Assessing tree root distributions using ground-penetrating radar and machine learning algorithms

Tree cultivation provides food, raw materials, carbon sequestration, and many other ecosystem services. Developing innovative approaches for tree analysis to help optimize their management is crucial. Cherry trees provide numerous health and economic benefits, with Michigan home to 75% of the cherry trees grown in the United States. In this study, we investigated the coarse root architecture of tart cherry trees using non-invasive imaging techniques to reconstruct their spatial distribution and extent. Roots from matured orchards in Michigan were imaged using ground-penetrating radar (GPR) with an 800 MHz antenna. The processed radiograms were analyzed using MALA Vision software, through which a three-dimensional cube was generated.
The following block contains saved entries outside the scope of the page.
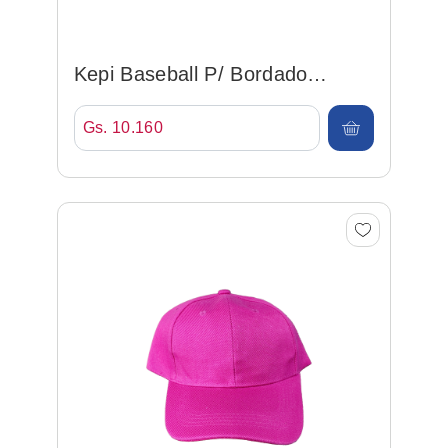
Kepi Baseball P/ Bordado
Celeste
Gs. 10.160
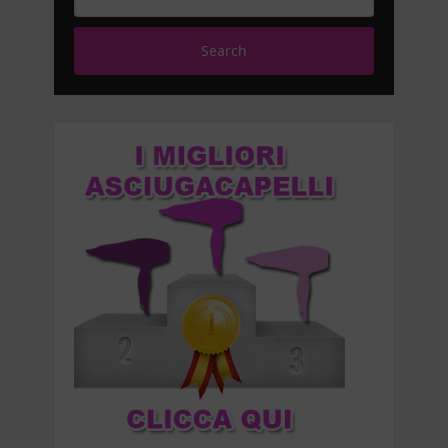
Search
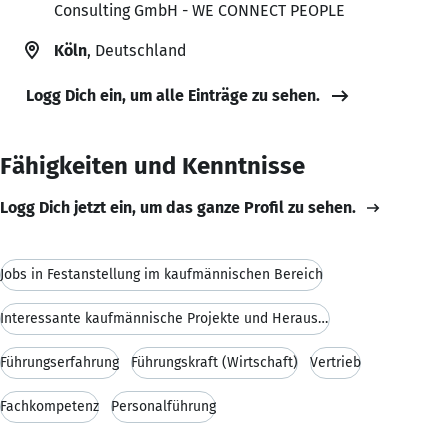
Consulting GmbH - WE CONNECT PEOPLE
Köln
, Deutschland
Logg Dich ein, um alle Einträge zu sehen.
Fähigkeiten und Kenntnisse
Logg Dich jetzt ein, um das ganze Profil zu sehen.
Jobs in Festanstellung im kaufmännischen Bereich
Interessante kaufmännische Projekte und Herausford
Führungserfahrung
Führungskraft (Wirtschaft)
Vertrieb
Fachkompetenz
Personalführung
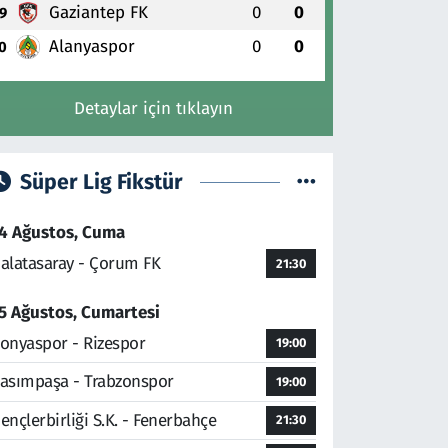
Gaziantep FK
0
0
9
Alanyaspor
0
0
0
Detaylar için tıklayın
Süper Lig Fikstür
4 Ağustos, Cuma
alatasaray - Çorum FK
21:30
5 Ağustos, Cumartesi
onyaspor - Rizespor
19:00
asımpaşa - Trabzonspor
19:00
ençlerbirliği S.K. - Fenerbahçe
21:30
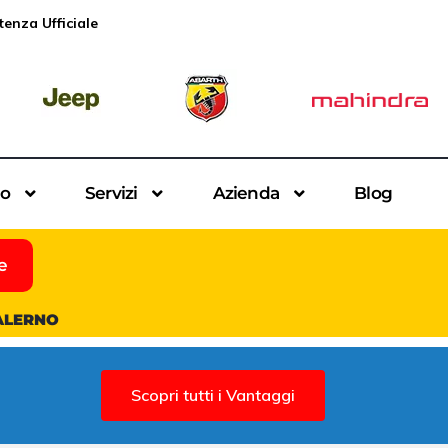
tenza Ufficiale
io
Servizi
Azienda
Blog
e
SALERNO
Scopri tutti i Vantaggi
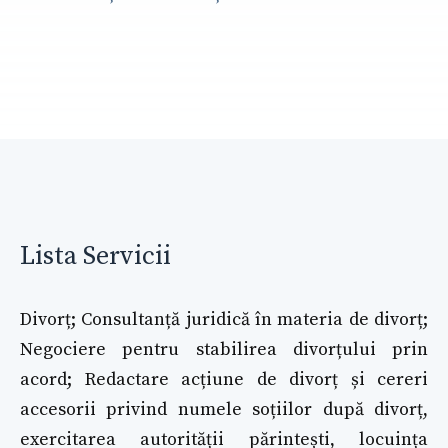
Lista Servicii
Divorț; Consultanță juridică în materia de divorț;
Negociere pentru stabilirea divorțului prin
acord; Redactare acțiune de divorț și cereri
accesorii privind numele soțiilor după divorț,
exercitarea autorității părintești, locuința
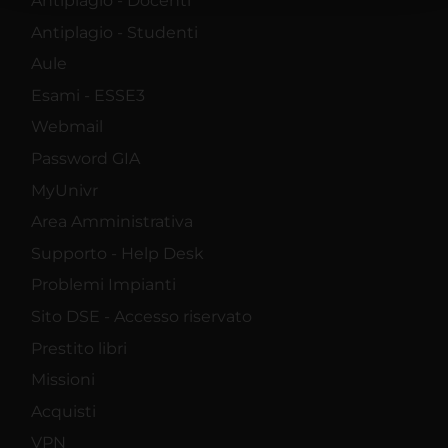
Antiplagio - Docenti
raccolto dal tuo utilizzo dei loro servizi.
Antiplagio - Studenti
Aule
Esami - ESSE3
Webmail
Password GIA
MyUnivr
Area Amministrativa
Supporto - Help Desk
Problemi Impianti
Sito DSE - Accesso riservato
Prestito libri
Missioni
Acquisti
VPN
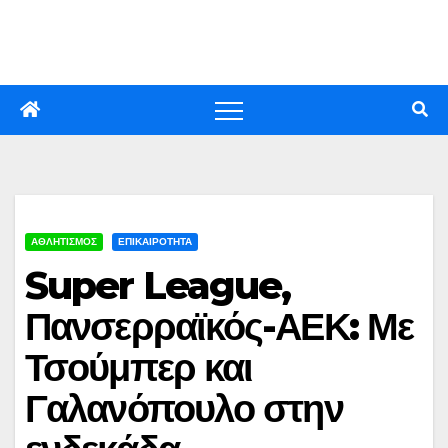
Skip
to
content
ΑΘΛΗΤΙΣΜΟΣ
ΕΠΙΚΑΙΡΟΤΗΤΑ
Super League,
Πανσερραϊκός-ΑΕΚ: Με
Τσούμπερ και
Γαλανόπουλο στην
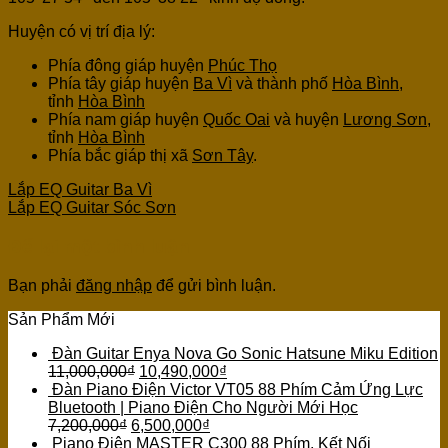
Huyện có vị trí địa lý:
Phía đông giáp huyện
Phúc Thọ
Phía tây giáp huyện
Ba Vì
và thành phố
Hòa Bình
,
tỉnh
Hòa Bình
Phía nam giáp huyện
Quốc Oai
và huyện
Lương Sơn
,
tỉnh
Hòa Bình
Phía bắc giáp thị xã
Sơn Tây
.
Lắp EQ Guitar Ba Vì
Lắp EQ Guitar Sóc Sơn
Để lại một bình luận
Bạn phải
đăng nhập
để gửi bình luận.
Sản Phẩm Mới
Đàn Guitar Enya Nova Go Sonic Hatsune Miku Edition
11,000,000
₫
10,490,000
₫
Đàn Piano Điện Victor VT05 88 Phím Cảm Ứng Lực
Bluetooth | Piano Điện Cho Người Mới Học
7,200,000
₫
6,500,000
₫
Piano Điện MASTER C300 88 Phím, Kết Nối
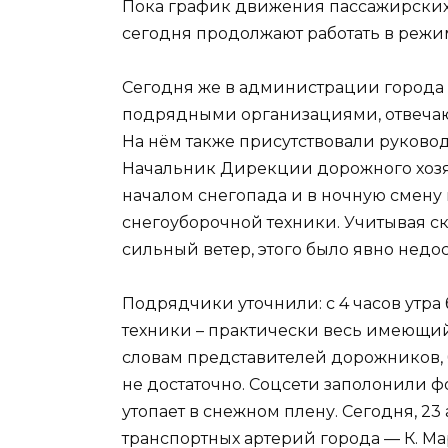
Пока график движения пассажирских
сегодня продолжают работать в режи
Сегодня же в администрации города 
подрядными организациями, отвеча
На нём также присутствовали руков
Начальник Дирекции дорожного хозя
началом снегопада и в ночную смену 
снегоуборочной техники. Учитывая с
сильный ветер, этого было явно недо
Подрядчики уточнили: с 4 часов ут
техники – практически весь имеющий
словам представителей дорожников, б
не достаточно. Соцсети заполонили 
утопает в снежном плену. Сегодня, 23 
транспортных артерий города — К. Ма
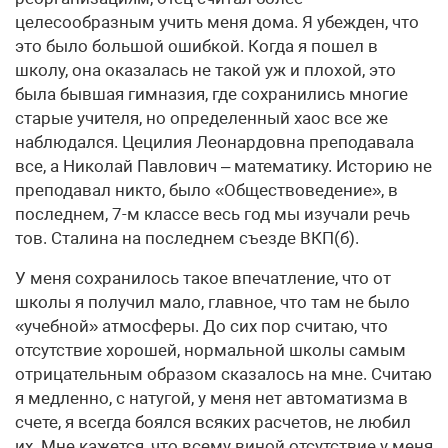
целесообразным учить меня дома. Я убежден, что
это было большой ошибкой. Когда я пошел в
школу, она оказалась не такой уж и плохой, это
была бывшая гимназия, где сохранились многие
старые учителя, но определенный хаос все же
наблюдался. Цецилия Леонардовна преподавала
все, а Николай Павлович – математику. Историю не
преподавал никто, было «Обществоведение», в
последнем, 7-м классе весь год мы изучали речь
тов. Сталина на последнем съезде ВКП(б).
У меня сохранилось такое впечатление, что от
школы я получил мало, главное, что там не было
«учебной» атмосферы. До сих пор считаю, что
отсутствие хорошей, нормальной школы самым
отрицательным образом сказалось на мне. Считаю
я медленно, с натугой, у меня нет автоматизма в
счете, я всегда боялся всяких расчетов, не любил
их. Мне кажется, что всему виной отсутствие у меня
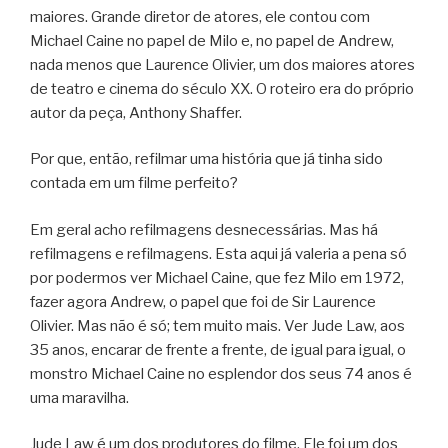
maiores. Grande diretor de atores, ele contou com
Michael Caine no papel de Milo e, no papel de Andrew,
nada menos que Laurence Olivier, um dos maiores atores
de teatro e cinema do século XX. O roteiro era do próprio
autor da peça, Anthony Shaffer.
Por que, então, refilmar uma história que já tinha sido
contada em um filme perfeito?
Em geral acho refilmagens desnecessárias. Mas há
refilmagens e refilmagens. Esta aqui já valeria a pena só
por podermos ver Michael Caine, que fez Milo em 1972,
fazer agora Andrew, o papel que foi de Sir Laurence
Olivier. Mas não é só; tem muito mais. Ver Jude Law, aos
35 anos, encarar de frente a frente, de igual para igual, o
monstro Michael Caine no esplendor dos seus 74 anos é
uma maravilha.
Jude Law é um dos produtores do filme. Ele foi um dos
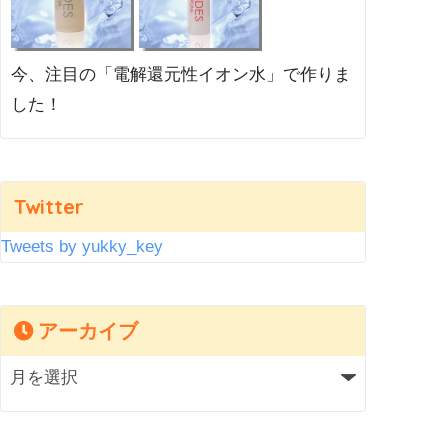
今、注目の「電解還元性イオン水」で作りま
した！
Twitter
Tweets by yukky_key
アーカイブ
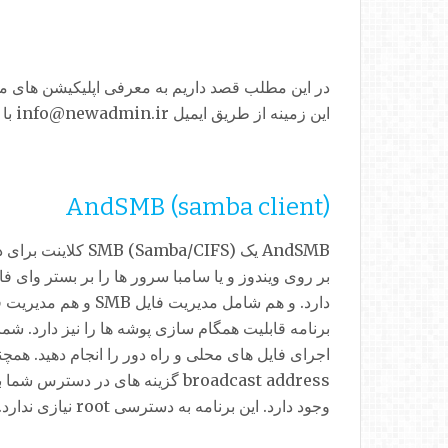
در این مطلب قصد داریم به معرفی اپلیکیشن های مف
این زمینه از طریق ایمیل info@newadmin.ir با ما به اشتراک بگذارند.
AndSMB (samba client)
AndSMB یک (S) SMB
دارد. و هم شامل مدی
برنامه قابلیت همگام سازی پوشه ها را نیز دارد. شما
وجود دارد. این برنامه به دسترسی root نیازی ندارد.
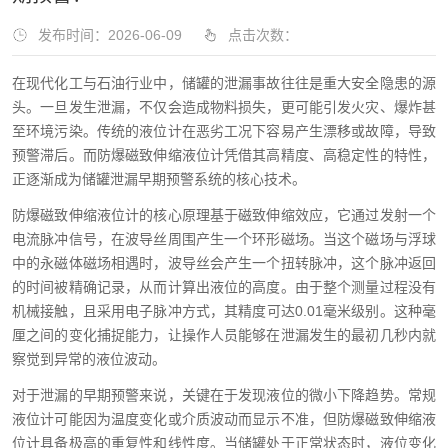
发布时间：2026-06-09
点击次数：
在现代化工与石油行业中，储罐的泄漏事故往往是重大安全隐患的源
头。一旦发生泄漏，不仅会造成物料损失，更可能引发火灾、爆炸甚
至环境污染。传统的液位计在恶劣工况下容易产生漂移或故障，导致
预警滞后。而防爆磁致伸缩液位计凭借其高精度、高稳定性的特性，
正逐渐成为储罐泄漏早期预警系统的核心技术。
防爆磁致伸缩液位计的核心原理基于磁致伸缩效应，它通过发射一个
电流脉冲信号，在波导丝周围产生一个环形磁场。当这个磁场与浮球
中的永磁体磁场相遇时，波导丝会产生一个扭转脉冲，这个脉冲返回
的时间被精确记录，从而计算出液位的高度。由于整个测量过程没有
机械接触，且采用电子脉冲方式，其精度可达0.01毫米级别。这种毫
厘之间的变化捕捉能力，让操作人员能够在泄漏发生的最初几秒内就
察觉到异常的液位波动。
对于泄漏的早期预警来说，关键在于发现液位的微小下降趋势。常规
液位计可能因为温度变化或介质波动而显示不准，但防爆磁致伸缩液
位计具备极高的重复性和线性度。当储罐处于正常状态时，液位变化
Depth slices extracted from this cube were subsequently analyzed using convolutional neural networks—a novel approach employed to identify and extract root patterns from the imaging data. A nondestructive, controlled root experiment was conducted to validate and assess the detection capabilities of the GPR frequency employed. The findings from this experiment informed the image interpretation process used to reconstruct root geometry. Results indicated that the GPR could detect and reconstruct coarse roots with diameters as small as 4.3 cm. To establish an allometric relationship between root systems and canopy size, an unmanned aerial vehicle was utilized to estimate tree canopy dimensions. Comparative analysis revealed that the lateral extent of coarse roots was approximately 1.2 times larger than the canopy area. Finally, a separate experiment involving root proxies was developed to create a predictive model for root biomass, achieving an accuracy of 95%.